Source extract:

Rax E. Dillon (rax) wrote,
Rax E. Dillon

Book Notes: Beasts; Engine Summer; Little, Big (all John Crowley)

So for a few years I've had a random three in one huge paperback thing including Beasts, Engine Summer, and Little, Big by John Crowley on the shelf, and I've always meant to read them (in my hilarious failure to read speculative fiction a few years back I went to find a book by him and ended up with The Translator [0]). The last couple of flights I brought the huge paperback with me so that I would read the novels contained therein, and I have thoughts about each of them, so I figured I would blog about it so y'all can read something that's not a tasklist. I'm not planning to reveal any endings or anything, but I will cut-tag for spoilers just in case.

Beasts (1976) presents a future in which human/lion hybrids fight for something approaching rights in an America where the accessible tech level has declined sharply for all but the most powerful. Themes of human/animal interaction and intertwining run throughout the novel, and there are some beautiful moments where similarities and differences that often go undernoticed are cast into light by the novel's plot. In addition, there is a Reynard, and he is a good Reynard, although not the best; I collect Reynards and I'm glad to add him to my list. On the whole, though, the book isn't very good. The beginning is really clumsily written, although it hits its stride later. It's not really clear what happened to fuck everything up techwise and politically. The lion-people are described with language I'm used to seeing racialized in the 1800s and it creeps me out kinda and while this may be the point I don't think it was managed super well. The female character who has Protected Her Precious Virginity In Slavery but then falls into bed with the lead lion within a day because he is soooooooo sexy grates and doesn't turn into what she could have. The gay character only having interest in boys, not men, is really itchy. Overall unless you're really looking for a good Reynard I'd pass on this one.

Listing:
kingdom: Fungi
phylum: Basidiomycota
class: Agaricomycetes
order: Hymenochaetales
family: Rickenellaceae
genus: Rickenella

Set tasks:
• a. From the book notes above, return the passage that opens with the words containing "Book Notes: Beasts;" and closes with "just in case.", copying it character for character.
• b. Using the book notes above, answer these questions briefly:
(i) In what year was Beasts published?
(ii) Which book did the writer end up with after going to find a book by John Crowley?
(iii) On what occasions did the writer bring the huge paperback along?
• c. List every book title mentioned in the book notes.

Answer set:
• a.
Book Notes: Beasts; Engine Summer; Little, Big (all John Crowley)

So for a few years I've had a random three in one huge paperback thing including Beasts, Engine Summer, and Little, Big by John Crowley on the shelf, and I've always meant to read them (in my hilarious failure to read speculative fiction a few years back I went to find a book by him and ended up with The Translator [0]). The last couple of flights I brought the huge paperback with me so that I would read the novels contained therein, and I have thoughts about each of them, so I figured I would blog about it so y'all can read something that's not a tasklist. I'm not planning to reveal any endings or anything, but I will cut-tag for spoilers just in case.

• b.
(i) 1976
(ii) The Translator
(iii) The last couple of flights

• c.
Beasts
Engine Summer
Little, Big
The Translator